Sidney Brustein is a disillusioned Greenwich Village intellectual who reluctantly allows a political campaign sign to hang in his apartment window. What follows is a play about whether it is possible to stay engaged with the world when the world keeps disappointing you.

Why This One

This is Hansberry’s second and final staged play, and it is a very different work from A Raisin in the Sun. Where her first play is focused and domestic, this one sprawls across Greenwich Village bohemia, touching on race, sexuality, politics, corruption, and the exhaustion of trying to care about all of it at once. It opened on Broadway in 1964, and audiences expecting another Raisin were startled by its ambition and scope.

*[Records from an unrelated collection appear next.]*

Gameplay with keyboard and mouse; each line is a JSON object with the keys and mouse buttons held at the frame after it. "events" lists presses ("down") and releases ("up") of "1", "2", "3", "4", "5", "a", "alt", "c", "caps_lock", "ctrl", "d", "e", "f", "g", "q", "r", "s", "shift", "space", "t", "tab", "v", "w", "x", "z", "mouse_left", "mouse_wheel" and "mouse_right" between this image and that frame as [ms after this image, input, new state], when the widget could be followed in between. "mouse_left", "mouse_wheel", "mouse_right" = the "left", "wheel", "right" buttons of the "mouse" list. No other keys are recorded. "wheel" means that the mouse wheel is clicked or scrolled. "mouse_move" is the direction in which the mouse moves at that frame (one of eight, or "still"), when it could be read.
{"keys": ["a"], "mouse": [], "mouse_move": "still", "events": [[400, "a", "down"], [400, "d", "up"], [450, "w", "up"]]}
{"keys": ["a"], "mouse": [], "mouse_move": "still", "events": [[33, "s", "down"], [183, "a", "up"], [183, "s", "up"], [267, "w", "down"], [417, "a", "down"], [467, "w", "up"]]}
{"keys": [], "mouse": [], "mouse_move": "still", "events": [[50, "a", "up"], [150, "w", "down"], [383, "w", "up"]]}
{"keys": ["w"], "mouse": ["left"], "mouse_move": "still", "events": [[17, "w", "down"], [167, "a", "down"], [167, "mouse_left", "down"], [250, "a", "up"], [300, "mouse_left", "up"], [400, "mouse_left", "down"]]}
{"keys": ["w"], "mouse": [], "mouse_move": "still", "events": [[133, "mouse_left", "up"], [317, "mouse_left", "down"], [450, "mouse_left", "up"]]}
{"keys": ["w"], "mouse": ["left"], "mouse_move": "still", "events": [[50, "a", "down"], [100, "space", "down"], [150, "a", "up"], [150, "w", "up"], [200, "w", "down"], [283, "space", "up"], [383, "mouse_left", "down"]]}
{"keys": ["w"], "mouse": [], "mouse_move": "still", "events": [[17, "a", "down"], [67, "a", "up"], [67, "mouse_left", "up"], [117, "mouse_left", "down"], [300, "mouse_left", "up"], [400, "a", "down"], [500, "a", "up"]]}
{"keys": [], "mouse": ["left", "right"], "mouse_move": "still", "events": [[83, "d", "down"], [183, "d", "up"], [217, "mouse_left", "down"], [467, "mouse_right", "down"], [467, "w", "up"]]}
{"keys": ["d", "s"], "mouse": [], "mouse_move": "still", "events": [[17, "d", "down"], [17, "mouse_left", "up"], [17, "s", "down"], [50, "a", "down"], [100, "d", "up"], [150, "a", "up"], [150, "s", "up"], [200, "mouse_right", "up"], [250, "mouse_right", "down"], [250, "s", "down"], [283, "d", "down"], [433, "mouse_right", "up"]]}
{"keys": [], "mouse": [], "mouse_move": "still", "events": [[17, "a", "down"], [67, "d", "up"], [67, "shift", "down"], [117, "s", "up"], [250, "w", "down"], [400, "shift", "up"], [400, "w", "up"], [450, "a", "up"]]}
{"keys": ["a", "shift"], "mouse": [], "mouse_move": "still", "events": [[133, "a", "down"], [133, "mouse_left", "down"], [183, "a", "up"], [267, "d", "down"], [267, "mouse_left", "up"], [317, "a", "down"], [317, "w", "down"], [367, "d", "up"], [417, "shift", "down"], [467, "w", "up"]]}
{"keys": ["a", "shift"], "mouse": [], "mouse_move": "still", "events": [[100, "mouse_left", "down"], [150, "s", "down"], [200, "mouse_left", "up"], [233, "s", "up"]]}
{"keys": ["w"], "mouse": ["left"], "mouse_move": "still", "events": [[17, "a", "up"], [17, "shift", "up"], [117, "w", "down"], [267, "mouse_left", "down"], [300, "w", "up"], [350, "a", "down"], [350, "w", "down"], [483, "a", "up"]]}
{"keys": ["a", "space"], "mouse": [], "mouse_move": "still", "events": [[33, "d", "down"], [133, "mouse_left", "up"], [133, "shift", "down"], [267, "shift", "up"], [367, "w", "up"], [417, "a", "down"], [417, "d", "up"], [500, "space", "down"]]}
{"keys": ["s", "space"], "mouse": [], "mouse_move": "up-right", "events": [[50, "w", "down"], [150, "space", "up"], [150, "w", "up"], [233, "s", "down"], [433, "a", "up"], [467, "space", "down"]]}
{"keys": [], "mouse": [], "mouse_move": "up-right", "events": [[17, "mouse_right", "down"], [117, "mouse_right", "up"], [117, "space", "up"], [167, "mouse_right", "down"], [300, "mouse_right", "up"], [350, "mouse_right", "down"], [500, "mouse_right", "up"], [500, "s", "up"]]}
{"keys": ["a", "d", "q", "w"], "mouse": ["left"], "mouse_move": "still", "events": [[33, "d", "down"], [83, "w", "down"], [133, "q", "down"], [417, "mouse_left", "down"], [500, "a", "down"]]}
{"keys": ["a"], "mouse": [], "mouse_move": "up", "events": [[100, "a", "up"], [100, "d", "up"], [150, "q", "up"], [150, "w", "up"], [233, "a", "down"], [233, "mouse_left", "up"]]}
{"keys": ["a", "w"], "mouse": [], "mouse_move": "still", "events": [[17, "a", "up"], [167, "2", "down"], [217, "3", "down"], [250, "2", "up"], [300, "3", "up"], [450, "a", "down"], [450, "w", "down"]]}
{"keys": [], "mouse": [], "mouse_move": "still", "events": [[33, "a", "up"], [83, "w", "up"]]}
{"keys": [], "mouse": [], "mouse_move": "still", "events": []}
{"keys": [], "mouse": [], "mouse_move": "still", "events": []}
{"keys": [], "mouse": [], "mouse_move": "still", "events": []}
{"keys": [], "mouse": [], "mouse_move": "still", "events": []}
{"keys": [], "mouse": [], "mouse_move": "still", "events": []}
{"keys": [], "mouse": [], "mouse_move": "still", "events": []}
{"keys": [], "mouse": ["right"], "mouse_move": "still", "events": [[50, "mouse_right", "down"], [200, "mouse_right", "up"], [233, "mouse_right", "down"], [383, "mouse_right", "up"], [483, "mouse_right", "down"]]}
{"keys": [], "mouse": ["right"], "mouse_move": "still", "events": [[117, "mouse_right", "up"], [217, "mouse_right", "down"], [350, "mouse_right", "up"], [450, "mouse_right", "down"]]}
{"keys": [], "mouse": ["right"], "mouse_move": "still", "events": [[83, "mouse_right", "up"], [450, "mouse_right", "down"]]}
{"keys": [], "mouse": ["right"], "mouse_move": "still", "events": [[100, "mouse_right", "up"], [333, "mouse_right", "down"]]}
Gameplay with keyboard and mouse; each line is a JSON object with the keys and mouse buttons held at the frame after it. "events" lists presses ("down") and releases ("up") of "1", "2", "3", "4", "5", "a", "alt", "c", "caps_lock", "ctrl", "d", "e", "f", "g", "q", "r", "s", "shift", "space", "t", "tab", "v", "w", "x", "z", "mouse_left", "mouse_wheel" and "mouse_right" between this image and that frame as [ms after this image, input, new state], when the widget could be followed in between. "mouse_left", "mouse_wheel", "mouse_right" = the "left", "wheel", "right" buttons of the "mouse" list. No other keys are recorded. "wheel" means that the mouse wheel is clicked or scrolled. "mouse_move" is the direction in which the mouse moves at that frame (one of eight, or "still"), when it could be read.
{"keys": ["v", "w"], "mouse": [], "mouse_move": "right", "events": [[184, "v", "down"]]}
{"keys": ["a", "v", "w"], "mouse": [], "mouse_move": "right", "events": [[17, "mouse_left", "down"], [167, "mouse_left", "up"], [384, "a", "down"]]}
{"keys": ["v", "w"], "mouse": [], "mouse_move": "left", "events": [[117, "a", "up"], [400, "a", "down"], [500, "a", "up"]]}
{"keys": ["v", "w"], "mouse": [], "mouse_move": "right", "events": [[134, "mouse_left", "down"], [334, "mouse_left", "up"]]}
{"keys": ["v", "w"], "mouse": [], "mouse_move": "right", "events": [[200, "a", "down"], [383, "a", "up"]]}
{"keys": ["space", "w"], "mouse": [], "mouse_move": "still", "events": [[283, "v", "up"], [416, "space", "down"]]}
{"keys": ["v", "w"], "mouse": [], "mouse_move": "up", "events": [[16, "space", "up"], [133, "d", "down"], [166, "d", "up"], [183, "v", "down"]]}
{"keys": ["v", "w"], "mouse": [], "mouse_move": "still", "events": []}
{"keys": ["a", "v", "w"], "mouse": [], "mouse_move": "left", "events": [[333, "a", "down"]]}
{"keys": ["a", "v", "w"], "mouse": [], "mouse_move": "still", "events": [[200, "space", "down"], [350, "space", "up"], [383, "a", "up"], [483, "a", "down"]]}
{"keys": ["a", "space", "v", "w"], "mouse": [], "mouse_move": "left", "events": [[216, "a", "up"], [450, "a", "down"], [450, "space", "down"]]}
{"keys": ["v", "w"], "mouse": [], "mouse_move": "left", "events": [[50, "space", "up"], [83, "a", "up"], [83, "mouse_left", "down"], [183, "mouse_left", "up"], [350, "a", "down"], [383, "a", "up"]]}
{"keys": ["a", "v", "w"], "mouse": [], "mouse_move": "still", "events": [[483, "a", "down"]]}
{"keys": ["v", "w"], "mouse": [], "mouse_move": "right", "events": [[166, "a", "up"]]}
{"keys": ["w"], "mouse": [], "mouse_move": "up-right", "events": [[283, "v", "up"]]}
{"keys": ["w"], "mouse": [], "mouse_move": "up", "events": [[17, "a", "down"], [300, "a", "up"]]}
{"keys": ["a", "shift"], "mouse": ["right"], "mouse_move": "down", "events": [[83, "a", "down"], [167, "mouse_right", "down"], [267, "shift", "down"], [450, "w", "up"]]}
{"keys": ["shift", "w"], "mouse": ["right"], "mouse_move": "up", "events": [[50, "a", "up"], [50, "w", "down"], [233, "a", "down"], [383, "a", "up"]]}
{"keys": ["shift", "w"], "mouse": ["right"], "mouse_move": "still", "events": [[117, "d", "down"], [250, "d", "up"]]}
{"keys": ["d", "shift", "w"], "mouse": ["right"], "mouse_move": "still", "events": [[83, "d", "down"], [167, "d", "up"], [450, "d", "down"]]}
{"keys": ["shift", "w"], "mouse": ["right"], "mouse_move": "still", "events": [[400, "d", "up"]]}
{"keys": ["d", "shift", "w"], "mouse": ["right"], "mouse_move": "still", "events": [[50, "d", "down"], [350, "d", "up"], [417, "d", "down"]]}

The play’s central question, whether cynicism is just a comfortable way to avoid responsibility, feels as urgent now as it did then. Hansberry wrote it while dying of cancer at thirty-four, and there is a ferocity to its insistence that giving up is not an option.

What to Expect

A talky, passionate, sometimes messy play. The dialogue crackles with intellectual energy and the characters argue about everything from art to politics to what makes a marriage survive. It is looser and more ambitious than A Raisin in the Sun, and some readers find it even more rewarding.